═══ TEKS BACAAN
Cukup jauh menapak jejak, hingga akhirnya diberikan kesempatan menginjak Hargo Dumilah, puncak tertinggi di Gunung Lawu. Gunung yang terletak di antara perbatasan Provinsi Jawa Timur dengan Jawa Tengah itu, termasuk 7 Summit of Java yang kondisinya tersendiri, letaknya berjauhan dengan gunung api lainnya. Jika Gunung Slamet disebut “Triple S” karena letaknya tidak begitu jauh dengan Gunung Sindoro dan Gunung Sumbing, maka julukan 2M patut dialamatkan ke Gunung Merbabu dan Gunung Merapi yang memiliki kedekatan dalam jarak.
Dapat mendaki gunung bertipe stratovolcano ini, merupakan pengalaman yang sungguh istimewa bagi saya pribadi. Dalam 1 tahun sekali bersama rekan pecinta alam di Bekasi, kami berkomitmen untuk eksplorasi ke gunung yang sebelumnya belum sempat dijamah bersama. Hingga suatu waktu datanglah niatan spontan untuk menyambangi Gunung Lawu, setelah melihat foto apik yang beredar luas di lini masa.
“Semisal jadi ke sana (Lawu) harus lewat kaki dulu yakni Cemoro Sewu, lalu turunnya di kepala atau Candi Cetho,” ucap Andri, teman saya yang menjiwai kepercayaan Islam Kejawen. Jauh sebelum waktu keberangkatan dirinya sudah wanti-wanti. “Mendaki Lawu tidak bisa disamakan seperti kita naik gunung sebelumnya,” tegasnya.
══════
═══ DATA YANG DITAMPILKAN
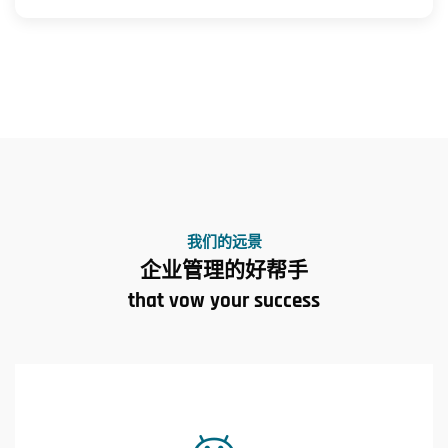
我们的远景
企业管理的好帮手
that vow your success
══════
| TUJUAN TUGAS |
Tentukan apakah setiap pernyataan berikut sesuai dengan teks bacaan tentang pendakian Gunung Lawu. Jawab ya atau tidak, lalu kutip kata-kata penentunya dari teks.
1. Hargo Dumilah adalah puncak tertinggi di Gunung Lawu.
2. Andri menyarankan agar pendakian dimulai dari Candi Cetho dan turun melalui Cemoro Sewu.
3. Julukan "Triple S" ditujukan kepada Gunung Merbabu dan Gunung Merapi.

| JAWABAN |
1. Ya: "Hargo Dumilah, puncak tertinggi di Gunung Lawu"
2. Tidak: "harus lewat kaki dulu yakni Cemoro Sewu, lalu turunnya di kepala atau Candi Cetho"
3. Tidak: "julukan 2M patut dialamatkan ke Gunung Merbabu dan Gunung Merapi"